It was in political and religious knowledge, however, that the intellectual inquiry of the nation was most shown. When the thinking spirit succeeds the active and adventurous in a people, the first thing they will think upon is the true method and grounds of government, both divine and human. Two sides will be taken, the side of Authority and the side of Reason in Religion; the side of Authority and the side of Individual Liberty in Politics.

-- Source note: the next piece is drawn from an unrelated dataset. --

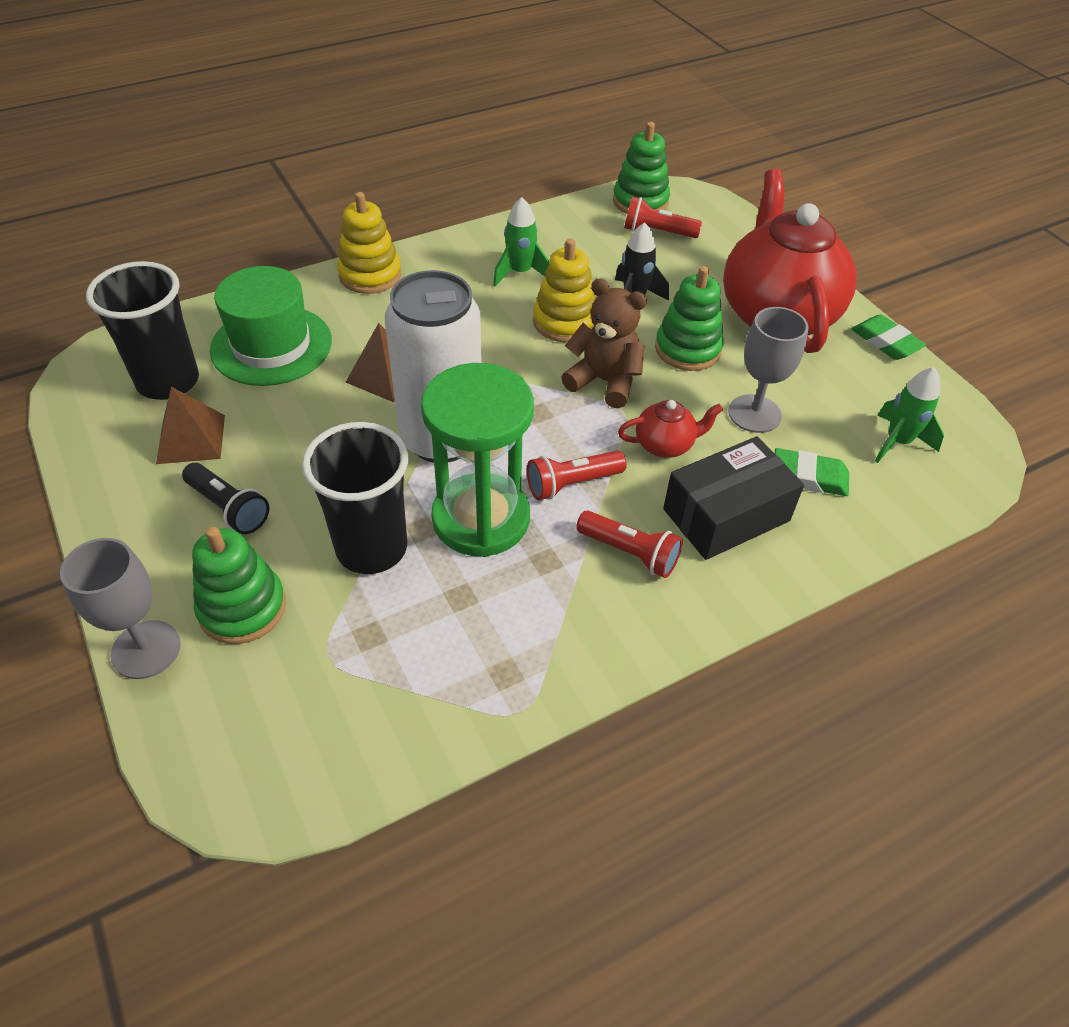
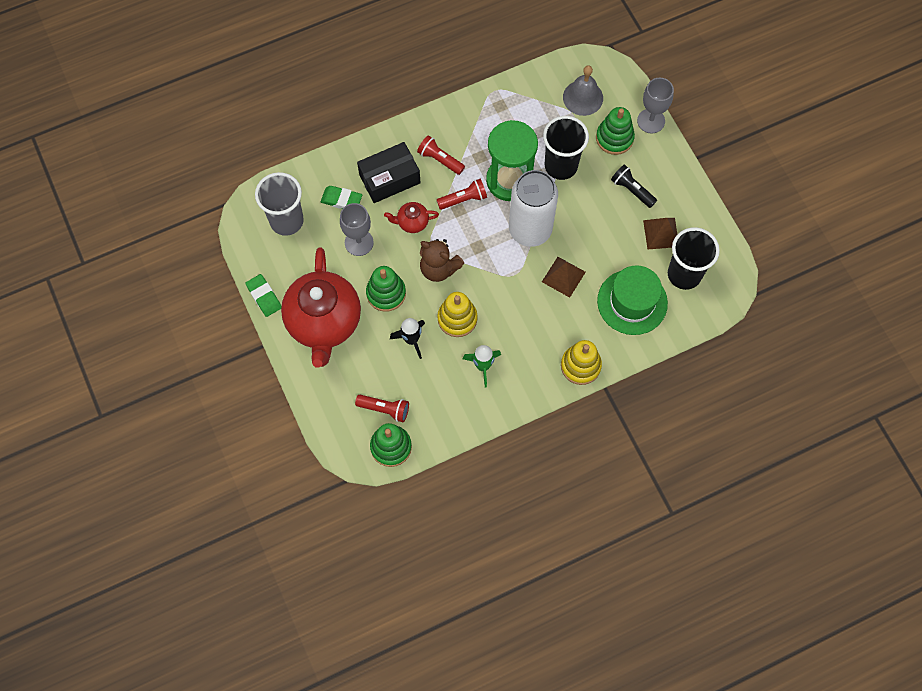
camera: 175 degrees left, 20 degrees up
(300, 700) = (583, 97): none -> grey bell
(897, 442) = (286, 221): green rocket -> grey cup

The Theological Literature of those who declared that reason was supreme as a test of truth, arose with some men who met at Lord Falkland's just before the civil war, and especially with JOHN HALES and WILLIAM CHILLINGWORTH. With them Jeremy Taylor pleaded, as we have seen, the cause of religious liberty and toleration, and of rightness of life as more important than a correct theology. After the Restoration and Revolution, their work was carried on by BISHOP BURNET, ROBERT BOYLE, the philosopher, ARCHBISHOP TILLOTSON, and BISHOP BUTLER, whose Sermons and Analogy of Religion, Natural and Revealed, to the Constitution and Course of Nature, 1736, endeavor to make peace between Authority and Reason. Many other divines of the English Church took one side or another, or opposed the growing Deism. ISAAC BARROW is to be mentioned for his sedate, ROBERT SOUTH for his fierce and witty, eloquence, and in them and in men like EDWARD STILLINGFLEET and WILLIAM SHERLOCK, English theological prose took form.